In paragraph 35, while referring to paragraphs 90 and 91 of M.V.Elisabeth, the Court went on to observe as follows: -
" ................. The Supreme Court observes that all persons and things within the waters of the State shall fall within the Court's jurisdiction, unless specifically curtailed or regulated by Rules or International Law. The observations of the Supreme Court cannot be read out of context. The Supreme Court never meant that its observations should be construed so as to take away jurisdiction of the Admiralty Court to proceed against Indian Flag Vessel."
In paragraph 36, it has been categorically observed that after the authoritative pronouncement of the Supreme Court in M.V.Elisabeth, there should be no doubt about the jurisdiction of that Court (Bombay High Court). Thereafter, it was observed to the effect that in the absence of any express bar and in the light of clear pronouncement of the Supreme Court, there was no substance in the contention of the learned advocate for the defendant on the issue of jurisdiction of the Bombay High Court.
This Court, however, is in respectful disagreement with the view expressed by the learned Single Judge of the Bombay High Court in Crown Maritime Co. (I) Ltd.'s case (supra). Although M.V.Elisabeth has been extensively referred to and relied on by the learned Single Judge, a significant and categorical observation made by the Supreme Court in M.V.Elisabeth has not been taken notice of in the judgment. In paragraph 83 of M.V.Elisabeth, the Supreme Court has clearly observed as follows:-
"The admiralty jurisdiction of the High Court is dependent on the presence of the foreign ship in Indian waters and founded on the arrest of that ship." (emphasis supplied by this Court) The above observation of the Supreme Court makes it categorically clear that it is only the presence of a "foreign ship" in Indian waters, which determines the attraction of Admiralty jurisdiction of the High Court.
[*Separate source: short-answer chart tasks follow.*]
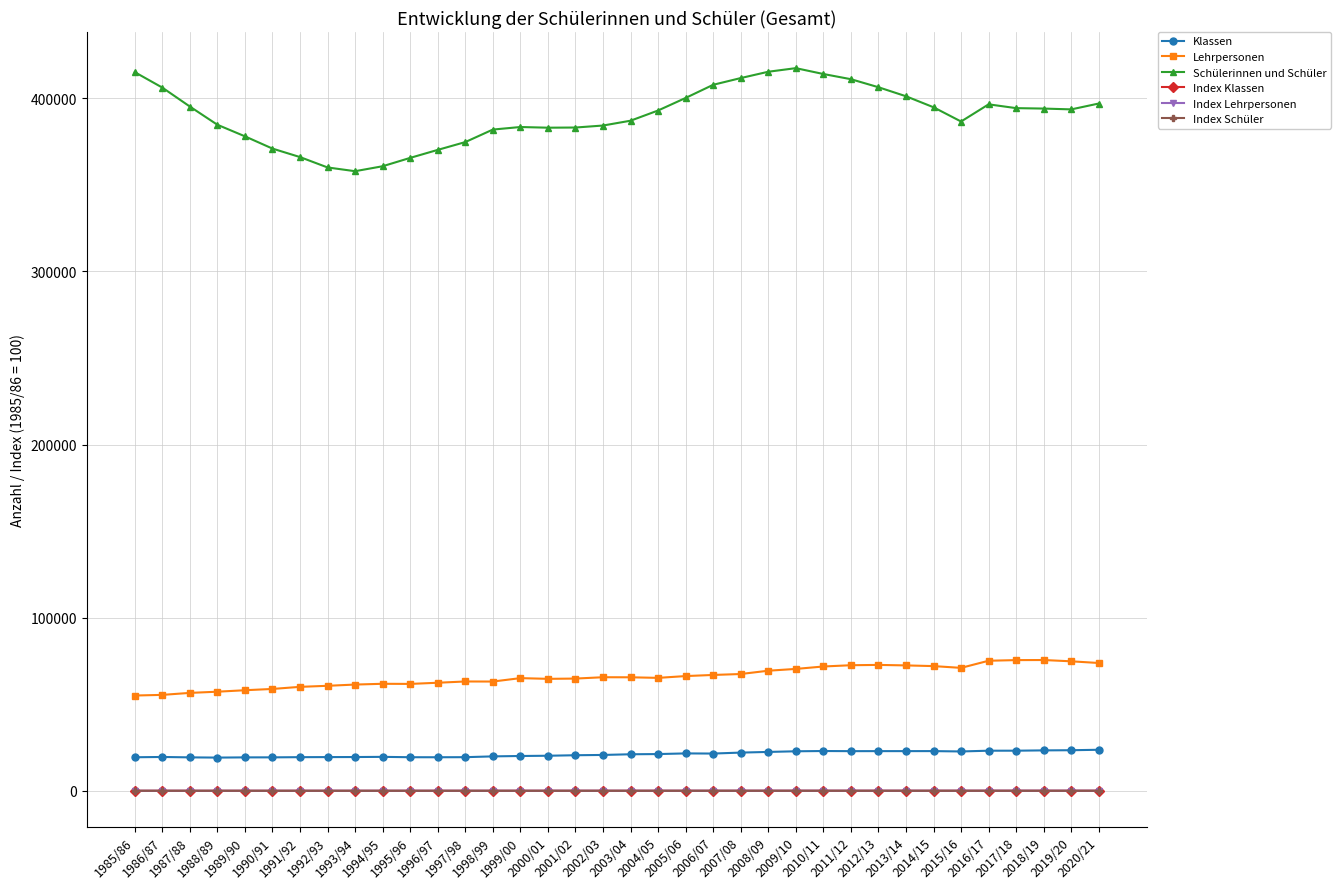

Which series has the largest range (max minus min)?

Schülerinnen und Schüler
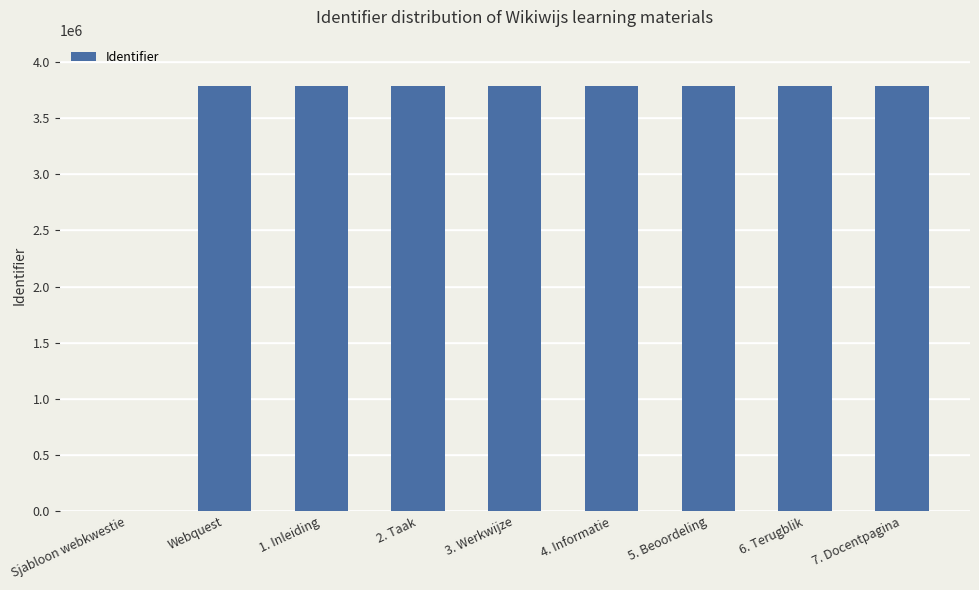

What is the sum of all values?

30292687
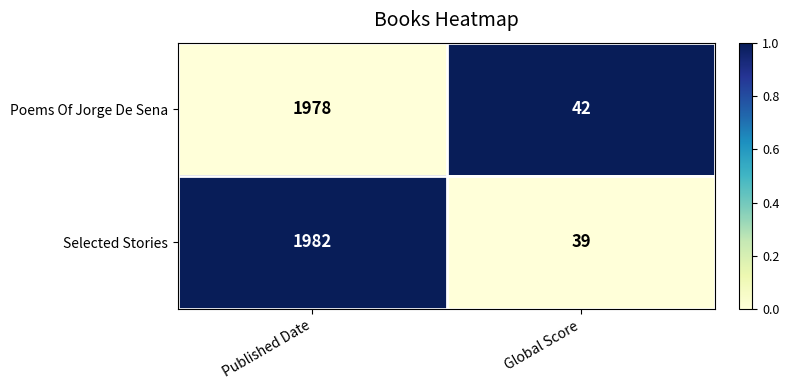

Rank the series at Global Score from highest to lowest value.

Poems Of Jorge De Sena, Selected Stories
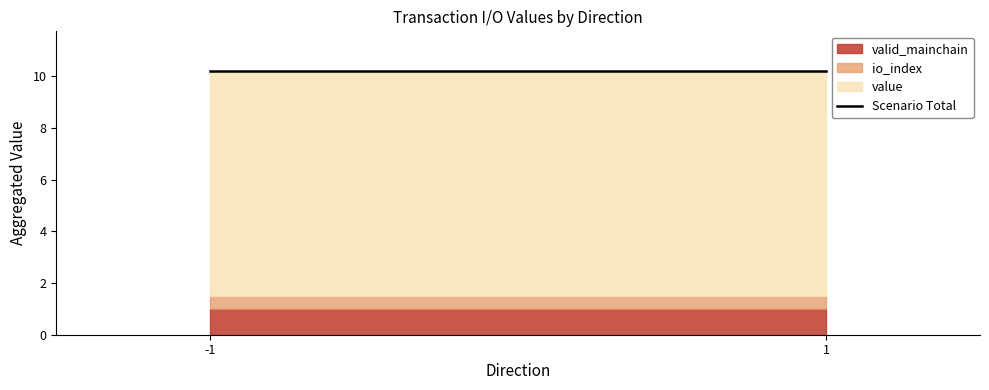

What is the greatest value displayed?

8.7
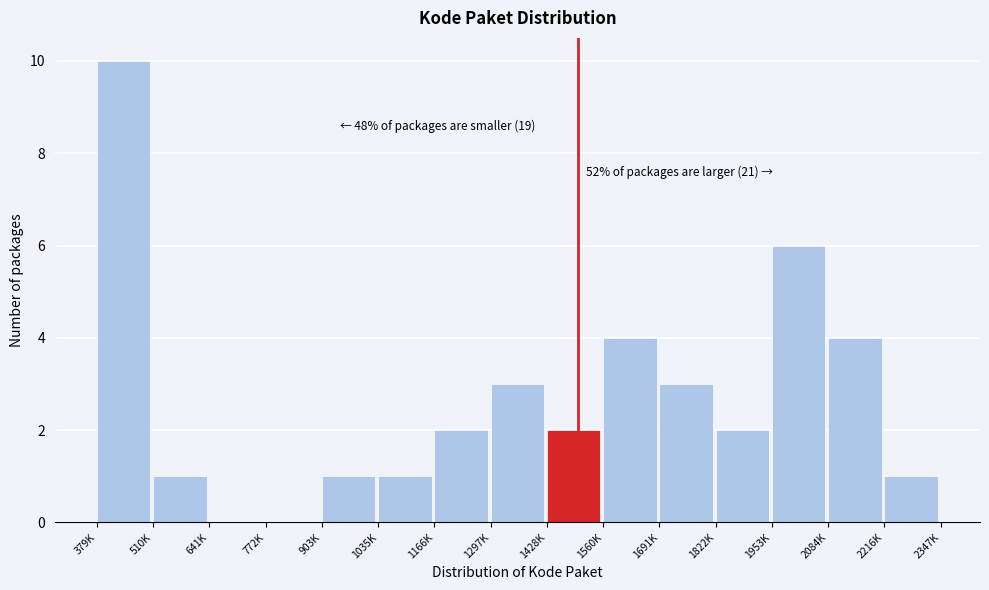

Reading left to right, transcribe all the data shown in this chart.

379K=10	510K=1	641K=0	772K=0	903K=1	1035K=1	1166K=2	1297K=3	1428K=2	1560K=4	1691K=3	1822K=2	1953K=6	2084K=4	2216K=1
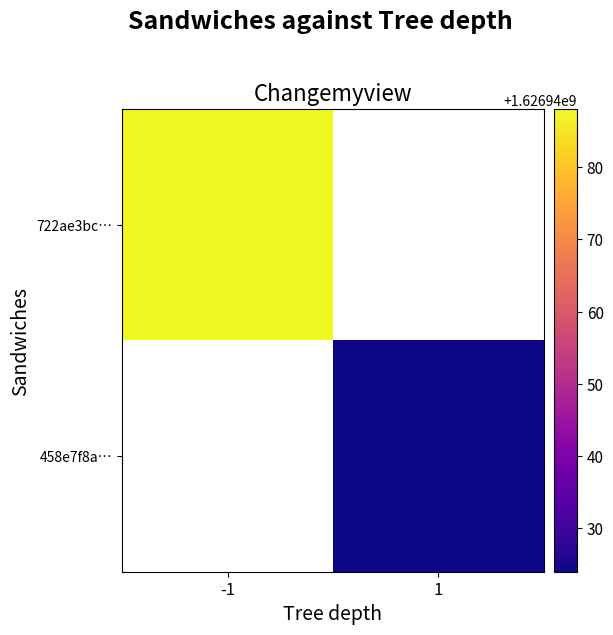

What is the sum of the 722ae3bc80b8f21e90f62f903b2e339d433a011 values at -1 and 1?

1626940088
It can, therefore, be held that the observations made by the Supreme Court in M.V.Elisabeth - as referred to by the Bombay High Court in Crown Maritime Co. (I) Ltd.'s case (supra) - cannot be an authority for the proposition that a High Court, in its Admiralty jurisdiction, has the power to entertain, try and determine an action against an Indian flag flying vessel.
In view of the enunciation of the principle for attracting Admiralty jurisdiction of the High Court - as observed by the Supreme Court in paragraph 83 of its judgment rendered in M.V.Elisabeth, (quoted hereinbefore) - there remains no manner of doubt, whatsoever, that it was not open to the plaintiff to invoke the Admiralty jurisdiction of this Court in respect of an action against M.V.Gati Majestic, being an Indian flag flying vessel registered under the Indian Laws.
In such circumstances, the concerned department is directed to de-register the plaint together with all interlocutory applications, forthwith. The plaintiff, however, is at liberty to approach a Court of competent Civil jurisdiction for instituting the suit, afresh.
Urgent photostat certified copy of this judgment and order, if applied for, be supplied to the parties on priority basis.